Before deciding to enter the rental property market, you might have some hesitation about whether you’re ready to take the plunge. From choosing the right location to finding out how to finance their investments, as a potential investor, you have much to think about. Despite the challenge of selecting investment properties, first-time investors shouldn’t shy away from the rental market if they have a solid plan in place and expert guidance about how to maximize their investments.
Here are five questions every first-time rental property investor has:
1. What are good locations for investment properties?
You hear it from both real estate agents and first-time homebuyers that location is one of the most important aspects of purchasing a property. When determining where to begin buying to build up your real estate investment portfolio, you might want to start in places that have affordable home prices. For example, Memphis and Nashville investment properties have cheaper real estate prices than Los Angeles or Manhattan.
Another big worry for investors is the thought of remotely investing in a property. As an out-of-state investor, you should account for maintenance and whether you need to hire a property manager to take care of your rental homes when you are not around.
2. What should I use to fund my investment?

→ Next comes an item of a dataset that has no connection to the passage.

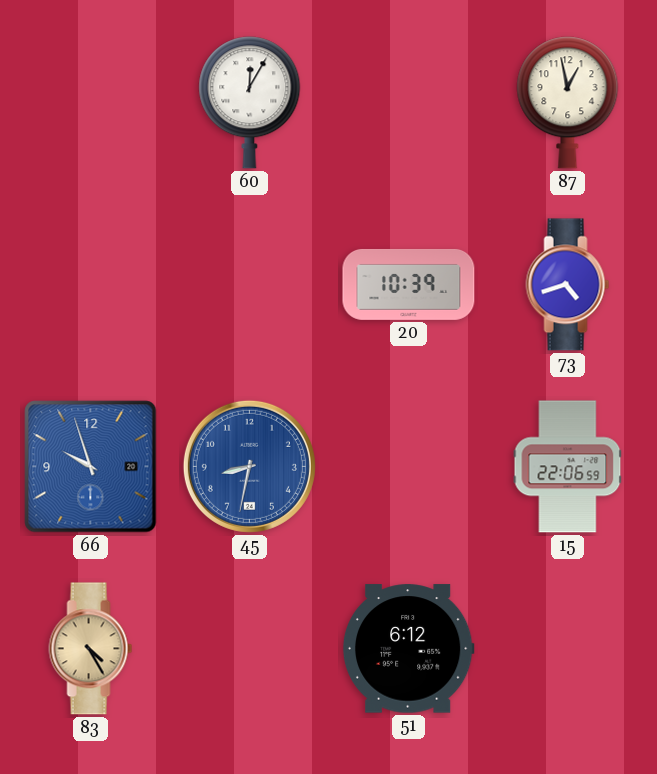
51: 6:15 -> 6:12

While funding an investment property is a big decision, remember that you have a variety of options for funding. Even though some investors choose to buy properties with cash, you can fund your investments with your retirement savings, including your Individual Retirement Account (IRA). Another option for first-time investors is to apply for financing from an investment bank. You can also fund your properties using the investor loans available from Fannie Mae and Freddie Mac.
3. How will investment properties add to my retirement income?
By putting your IRA toward purchasing a rental property, you can create another source of income during your retirement. A rental property, when it is well-maintained and has great tenants, can last a lifetime, which is important when retirees need their income to last. Investing in an investment property can be an effective way to diversify your streams of income before and during retirement to help you live a comfortable life.
4. What kinds of properties should I buy?
Even when you already own a home, choosing properties in the rental market is different than buying a home for yourself. In choosing what kind of rental to buy, you have the options of single-family, multifamily and commercial properties. While demand for multifamily properties are picking up steam, single-family homes dominate the rental market and there has been a rise in demand for these types of rentals from families hoping to save money before buying a home.
5. How do I know I can trust an investment firm?
While there are obvious red flags that scream “get rich quick scheme” that you should recognize in any business, it might be harder to find firms you know you can trust to help you fund your investment. To locate the right investment firm for you, determine whether the contenders are knowledgeable about the areas you are looking to buy homes in and that they can answer your questions. When firms are more interested in helping you than themselves, you know you’ve found a good partner in real estate investing.